» **GIVEN EXERCISE A**:
Answer these questions about the lease-breaking discussion:
(i) What does breaking a lease usually cost?
(ii) In New York, what must a landlord make to re-rent an apartment after a tenant breaks the lease?
(iii) What phrase was used in the Craigslist advertisement?

» **PROVIDED TEXT**:
One approach is to line up prospective sublease tenants to see the apartment, and have them request showings that appear reasonable but that a large company cannot achieve (if your landlord is a large company). The idea being if they drag you to court, you simply show records that you tried to line up showings but the landlord who has the keys (since you're out of town) couldn't bother to assist in the effort. The way I approached this previously was to advertise on Craigslist with things like "first two months free!". I had people lined up to see the place and the landlord could not show-up without a weeks notice. No judge will side with the landlord in this kind of situation.
Usually breaking a lease is 1.5-2.5x a month's rent. This will definitely be cheaper than paying for an apartment you won't use, even though it sucks.
This depends on the jurisdiction and the terms of the lease. Most places in the US, there are very few ways to break a lease without a clause in the contract allowing it.

For example, in New York, if you break a lease the landlord is obligated to make a “reasonable effort” to re-rent the apartment. You are still on the hook in the interim. In the current environment, the apartment probably won’t be re-rented.

Saying anything other than "It depends on the lease" isn't really valuable, so that's what I'll respond with. It depends on the lease.
Yes, that is the problem I had with your original comment.

But the jurisdiction is also important, not just the terms of the lease.

Can you break the lease? Better to lose a month or two of rent than >= 6 months of rent.

» **Stored data entries**:
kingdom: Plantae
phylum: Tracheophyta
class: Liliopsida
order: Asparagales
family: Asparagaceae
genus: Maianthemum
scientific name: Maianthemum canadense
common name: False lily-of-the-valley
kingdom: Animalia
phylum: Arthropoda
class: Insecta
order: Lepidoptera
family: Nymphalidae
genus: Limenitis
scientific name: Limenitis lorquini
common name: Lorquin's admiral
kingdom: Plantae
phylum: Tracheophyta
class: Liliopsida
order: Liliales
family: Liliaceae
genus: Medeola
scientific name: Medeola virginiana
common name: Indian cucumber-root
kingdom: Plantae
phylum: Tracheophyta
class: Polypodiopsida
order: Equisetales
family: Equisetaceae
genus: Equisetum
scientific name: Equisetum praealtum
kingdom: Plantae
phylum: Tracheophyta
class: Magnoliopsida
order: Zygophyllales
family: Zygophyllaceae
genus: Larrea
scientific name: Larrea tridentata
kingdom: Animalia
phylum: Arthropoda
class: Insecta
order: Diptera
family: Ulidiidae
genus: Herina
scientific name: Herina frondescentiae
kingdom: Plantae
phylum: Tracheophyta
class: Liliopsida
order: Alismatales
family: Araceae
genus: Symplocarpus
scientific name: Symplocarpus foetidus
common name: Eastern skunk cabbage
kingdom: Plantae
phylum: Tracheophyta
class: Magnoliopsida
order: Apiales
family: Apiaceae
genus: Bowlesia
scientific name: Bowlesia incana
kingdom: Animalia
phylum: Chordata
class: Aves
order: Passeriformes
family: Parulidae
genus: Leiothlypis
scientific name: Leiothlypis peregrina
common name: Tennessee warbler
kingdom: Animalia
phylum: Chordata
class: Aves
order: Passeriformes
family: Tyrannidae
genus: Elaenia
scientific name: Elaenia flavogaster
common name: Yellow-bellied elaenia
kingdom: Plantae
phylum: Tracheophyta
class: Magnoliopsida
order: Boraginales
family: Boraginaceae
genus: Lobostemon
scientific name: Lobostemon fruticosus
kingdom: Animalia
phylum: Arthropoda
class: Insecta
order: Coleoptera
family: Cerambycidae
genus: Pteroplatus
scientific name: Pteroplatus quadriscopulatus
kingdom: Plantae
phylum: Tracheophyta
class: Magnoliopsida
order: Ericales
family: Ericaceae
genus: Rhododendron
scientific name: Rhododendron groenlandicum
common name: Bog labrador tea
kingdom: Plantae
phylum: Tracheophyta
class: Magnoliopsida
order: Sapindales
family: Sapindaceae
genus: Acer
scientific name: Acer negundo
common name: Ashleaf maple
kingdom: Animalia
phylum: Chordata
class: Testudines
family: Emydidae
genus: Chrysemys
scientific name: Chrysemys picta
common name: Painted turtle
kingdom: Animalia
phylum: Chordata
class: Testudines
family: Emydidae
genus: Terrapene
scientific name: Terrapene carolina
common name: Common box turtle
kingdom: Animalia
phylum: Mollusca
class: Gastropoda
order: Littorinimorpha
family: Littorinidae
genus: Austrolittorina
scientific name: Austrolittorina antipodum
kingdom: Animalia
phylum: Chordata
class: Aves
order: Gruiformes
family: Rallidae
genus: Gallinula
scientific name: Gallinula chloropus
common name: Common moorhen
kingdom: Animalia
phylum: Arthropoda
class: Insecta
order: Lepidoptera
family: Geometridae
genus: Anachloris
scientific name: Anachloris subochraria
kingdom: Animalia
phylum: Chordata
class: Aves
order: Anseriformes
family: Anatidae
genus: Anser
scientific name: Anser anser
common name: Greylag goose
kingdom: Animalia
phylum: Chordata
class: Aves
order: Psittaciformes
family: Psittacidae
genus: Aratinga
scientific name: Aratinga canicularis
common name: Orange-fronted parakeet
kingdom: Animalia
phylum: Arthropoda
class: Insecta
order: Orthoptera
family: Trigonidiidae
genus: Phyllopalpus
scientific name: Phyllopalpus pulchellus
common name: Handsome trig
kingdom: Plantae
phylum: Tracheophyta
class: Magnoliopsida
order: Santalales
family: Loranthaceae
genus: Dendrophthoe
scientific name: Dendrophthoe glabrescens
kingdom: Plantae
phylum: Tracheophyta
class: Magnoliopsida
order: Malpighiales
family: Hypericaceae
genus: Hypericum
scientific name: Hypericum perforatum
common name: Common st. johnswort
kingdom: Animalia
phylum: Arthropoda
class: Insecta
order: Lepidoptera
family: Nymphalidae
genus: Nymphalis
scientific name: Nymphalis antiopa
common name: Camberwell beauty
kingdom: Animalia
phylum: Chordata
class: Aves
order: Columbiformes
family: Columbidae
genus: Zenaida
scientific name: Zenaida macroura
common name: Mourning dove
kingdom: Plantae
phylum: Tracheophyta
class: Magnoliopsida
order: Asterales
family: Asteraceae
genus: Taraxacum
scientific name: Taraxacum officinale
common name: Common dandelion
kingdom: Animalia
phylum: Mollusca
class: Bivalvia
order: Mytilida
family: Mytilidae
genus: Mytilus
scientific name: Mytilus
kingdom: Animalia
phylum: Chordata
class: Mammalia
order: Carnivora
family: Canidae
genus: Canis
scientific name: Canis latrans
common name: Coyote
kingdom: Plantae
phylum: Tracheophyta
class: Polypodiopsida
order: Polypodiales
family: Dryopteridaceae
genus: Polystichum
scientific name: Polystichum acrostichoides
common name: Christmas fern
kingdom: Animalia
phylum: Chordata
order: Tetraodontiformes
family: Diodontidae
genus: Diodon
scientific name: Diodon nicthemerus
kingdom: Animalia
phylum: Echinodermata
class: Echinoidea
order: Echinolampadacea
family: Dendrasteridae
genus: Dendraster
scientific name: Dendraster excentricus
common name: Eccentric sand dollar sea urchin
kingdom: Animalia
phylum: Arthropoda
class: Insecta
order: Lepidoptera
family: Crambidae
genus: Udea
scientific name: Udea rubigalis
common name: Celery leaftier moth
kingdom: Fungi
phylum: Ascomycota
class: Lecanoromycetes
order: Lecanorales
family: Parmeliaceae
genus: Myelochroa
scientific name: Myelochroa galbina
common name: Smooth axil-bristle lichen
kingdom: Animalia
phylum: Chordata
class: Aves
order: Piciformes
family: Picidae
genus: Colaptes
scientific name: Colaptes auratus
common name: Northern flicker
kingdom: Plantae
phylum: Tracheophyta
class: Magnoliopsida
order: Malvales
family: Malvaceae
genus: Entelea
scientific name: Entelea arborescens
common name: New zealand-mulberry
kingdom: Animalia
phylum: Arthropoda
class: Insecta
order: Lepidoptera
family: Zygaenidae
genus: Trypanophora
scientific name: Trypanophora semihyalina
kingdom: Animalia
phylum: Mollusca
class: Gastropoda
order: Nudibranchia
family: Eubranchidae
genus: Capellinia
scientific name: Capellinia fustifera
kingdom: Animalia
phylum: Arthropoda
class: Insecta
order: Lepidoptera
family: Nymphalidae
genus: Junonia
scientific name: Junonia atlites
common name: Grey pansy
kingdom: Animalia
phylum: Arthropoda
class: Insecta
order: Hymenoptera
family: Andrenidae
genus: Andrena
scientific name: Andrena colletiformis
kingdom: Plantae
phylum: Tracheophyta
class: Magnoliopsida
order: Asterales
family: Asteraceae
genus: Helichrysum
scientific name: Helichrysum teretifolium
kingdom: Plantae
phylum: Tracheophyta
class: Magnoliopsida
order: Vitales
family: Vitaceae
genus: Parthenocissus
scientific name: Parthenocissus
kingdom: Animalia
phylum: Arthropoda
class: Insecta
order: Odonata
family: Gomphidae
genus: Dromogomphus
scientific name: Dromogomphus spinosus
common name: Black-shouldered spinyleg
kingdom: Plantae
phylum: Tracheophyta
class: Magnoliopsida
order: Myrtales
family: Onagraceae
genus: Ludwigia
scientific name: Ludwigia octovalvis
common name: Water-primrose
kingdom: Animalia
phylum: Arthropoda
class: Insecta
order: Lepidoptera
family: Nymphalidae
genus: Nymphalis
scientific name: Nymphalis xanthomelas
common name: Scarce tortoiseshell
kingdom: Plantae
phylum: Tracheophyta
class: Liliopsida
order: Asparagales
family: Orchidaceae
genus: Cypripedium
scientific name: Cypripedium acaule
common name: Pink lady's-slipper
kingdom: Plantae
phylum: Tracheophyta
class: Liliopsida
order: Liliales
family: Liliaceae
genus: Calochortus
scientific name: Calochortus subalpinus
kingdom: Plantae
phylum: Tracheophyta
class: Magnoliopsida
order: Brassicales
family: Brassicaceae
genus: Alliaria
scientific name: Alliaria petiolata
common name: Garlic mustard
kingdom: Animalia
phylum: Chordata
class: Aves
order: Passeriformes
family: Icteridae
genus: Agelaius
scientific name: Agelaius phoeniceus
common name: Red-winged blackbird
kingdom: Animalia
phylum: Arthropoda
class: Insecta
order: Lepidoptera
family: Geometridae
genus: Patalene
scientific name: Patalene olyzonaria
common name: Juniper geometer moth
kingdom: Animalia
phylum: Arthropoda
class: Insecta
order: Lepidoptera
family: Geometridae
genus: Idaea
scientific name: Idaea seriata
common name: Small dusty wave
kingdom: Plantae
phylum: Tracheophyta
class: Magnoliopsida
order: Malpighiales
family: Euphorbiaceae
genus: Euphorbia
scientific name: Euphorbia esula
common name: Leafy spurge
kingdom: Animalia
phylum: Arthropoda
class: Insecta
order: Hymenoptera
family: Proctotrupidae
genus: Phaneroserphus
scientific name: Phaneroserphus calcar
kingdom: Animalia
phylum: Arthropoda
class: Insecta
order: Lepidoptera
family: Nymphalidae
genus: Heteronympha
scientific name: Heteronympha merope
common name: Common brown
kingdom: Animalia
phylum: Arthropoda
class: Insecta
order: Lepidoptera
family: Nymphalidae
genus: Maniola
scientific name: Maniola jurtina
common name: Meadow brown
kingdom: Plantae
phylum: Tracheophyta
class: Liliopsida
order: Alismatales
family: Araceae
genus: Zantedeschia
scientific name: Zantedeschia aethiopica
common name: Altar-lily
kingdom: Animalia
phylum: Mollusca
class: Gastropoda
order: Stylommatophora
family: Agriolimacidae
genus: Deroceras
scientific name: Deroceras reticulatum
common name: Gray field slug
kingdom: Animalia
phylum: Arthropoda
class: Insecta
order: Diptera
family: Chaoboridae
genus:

» **GIVEN EXERCISE B**: Give again the stored data entry rows starting at the one containing "scientific name: Equisetum praealtum" and ending at the one containing "common name: Eastern skunk cabbage", swapping "phylum" for "division" and leaving everything else unchanged.

» **FINAL ANSWER A**:
(i) 1.5-2.5x a month's rent
(ii) A "reasonable effort"
(iii) "first two months free!"

» **FINAL ANSWER B**:
scientific name: Equisetum praealtum
kingdom: Plantae
division: Tracheophyta
class: Magnoliopsida
order: Zygophyllales
family: Zygophyllaceae
genus: Larrea
scientific name: Larrea tridentata
kingdom: Animalia
division: Arthropoda
class: Insecta
order: Diptera
family: Ulidiidae
genus: Herina
scientific name: Herina frondescentiae
kingdom: Plantae
division: Tracheophyta
class: Liliopsida
order: Alismatales
family: Araceae
genus: Symplocarpus
scientific name: Symplocarpus foetidus
common name: Eastern skunk cabbage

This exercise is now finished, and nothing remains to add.